1

Performing -ln(ε) in NumPy returns relatively small values like this:

print(-np.log(np.finfo(np.float32).eps))
print(-np.log(np.finfo(np.float64).eps))

Output:

15.942385
36.04365338911715

Compared to -log2(ε) which has a greater range compared to base e:

print(-np.log2(np.finfo(np.float16).eps))
print(-np.log2(np.finfo(np.float32).eps))
print(-np.log2(np.finfo(np.float64).eps))

Output:

10.0
23.0
52.0

So, why don't softmax/sigmoid functions use 2 instead of e as the base for the exponential function? Using base 2 for the logarithm when converting back to logits would have more precision compared to base e in IEEE 754 representation.

3 Answers3

2

The base of the logarithm change the range, but it not necessarily affect the precision.

There exists the following formula:

$\log_b(x) = \log(x) \cdot \frac{1}{\log(b)}$

In which b is the base.

Then, the selection of the base affect the range. Larger bases generate smaller ranges.

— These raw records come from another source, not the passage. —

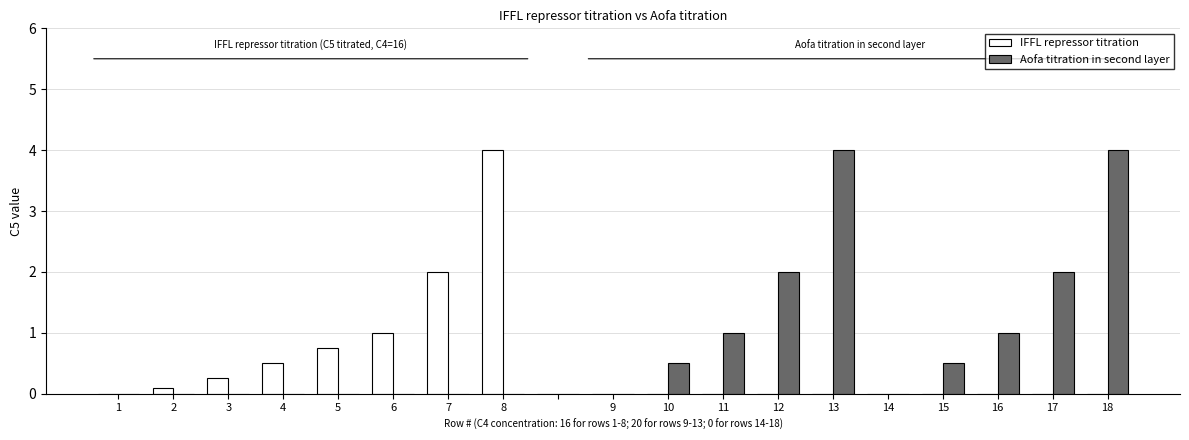

What is the sum of all Aofa titration in second layer values?

15.0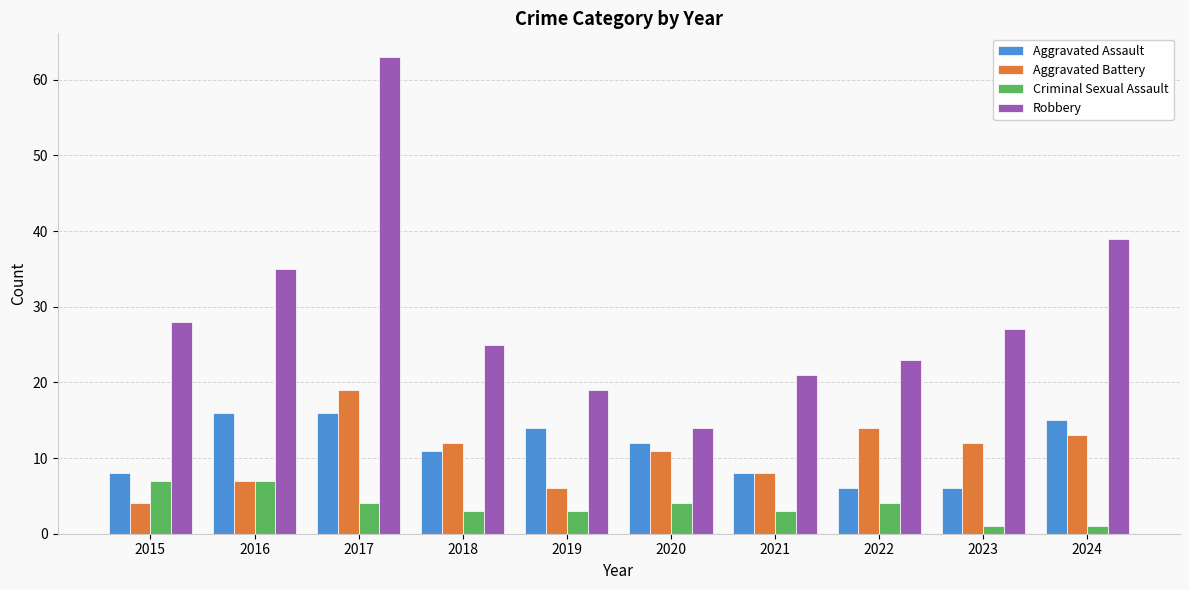

Which series has the largest range (max minus min)?

Robbery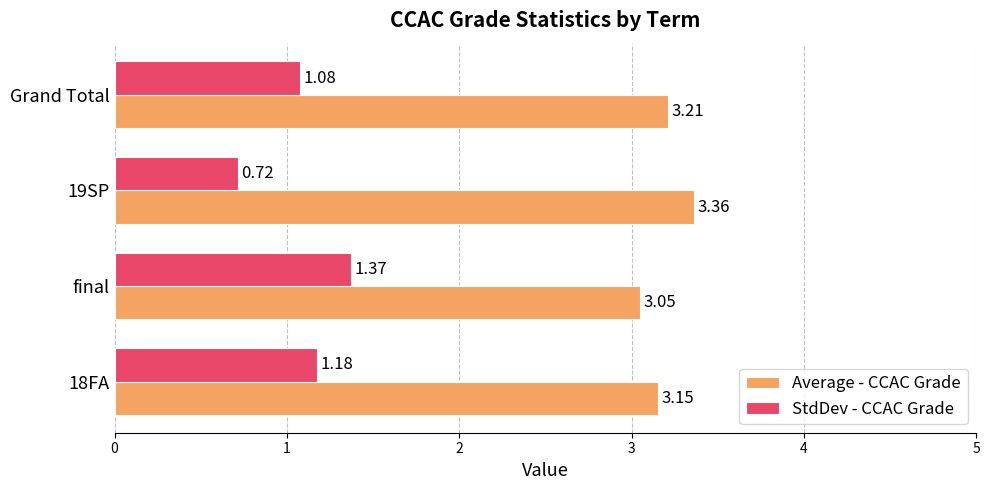

Rank the series by their average value, from highest to lowest.

Average - CCAC Grade, StdDev - CCAC Grade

Also, computing gradients with log with base e is more easy that when using other bases. Gradients are needed for backpropagation.

allo
  • 312
  • 1
  • 9
2

IEEE 754 provides sufficient precision for most ML tasks even with base $e$, and the choice in softmax and sigmoid functions is rooted in mathematical and practical considerations.

Notice the function $e^x$ has a unique property that its derivative is itself, therefore this simplifies gradient calculations during backpropagation of the common CE loss. Changing the base $2$ doesn't gain much precision but complicates existing math formulations in machine learning field and optimization computations potentially across many places. Therefore both softmax and sigmoid functions often used in probability and information theory typically use natural logarithm and exponential function based on $e$ in practice, such as the CE loss implemented in PyTorch. Often in information-theoretic discussions the base $2$ for the unit of bits is preferred such as Shanon's original paper about entropy.

cinch
  • 11,000
  • 3
  • 8
  • 17
1

$\log_2$ results in larger numbers than $\ln$, but that doesn't make them more precise. Floating point arithmetic has the same relative precision for numbers of any size.

Tomek Czajka
  • 150
  • 4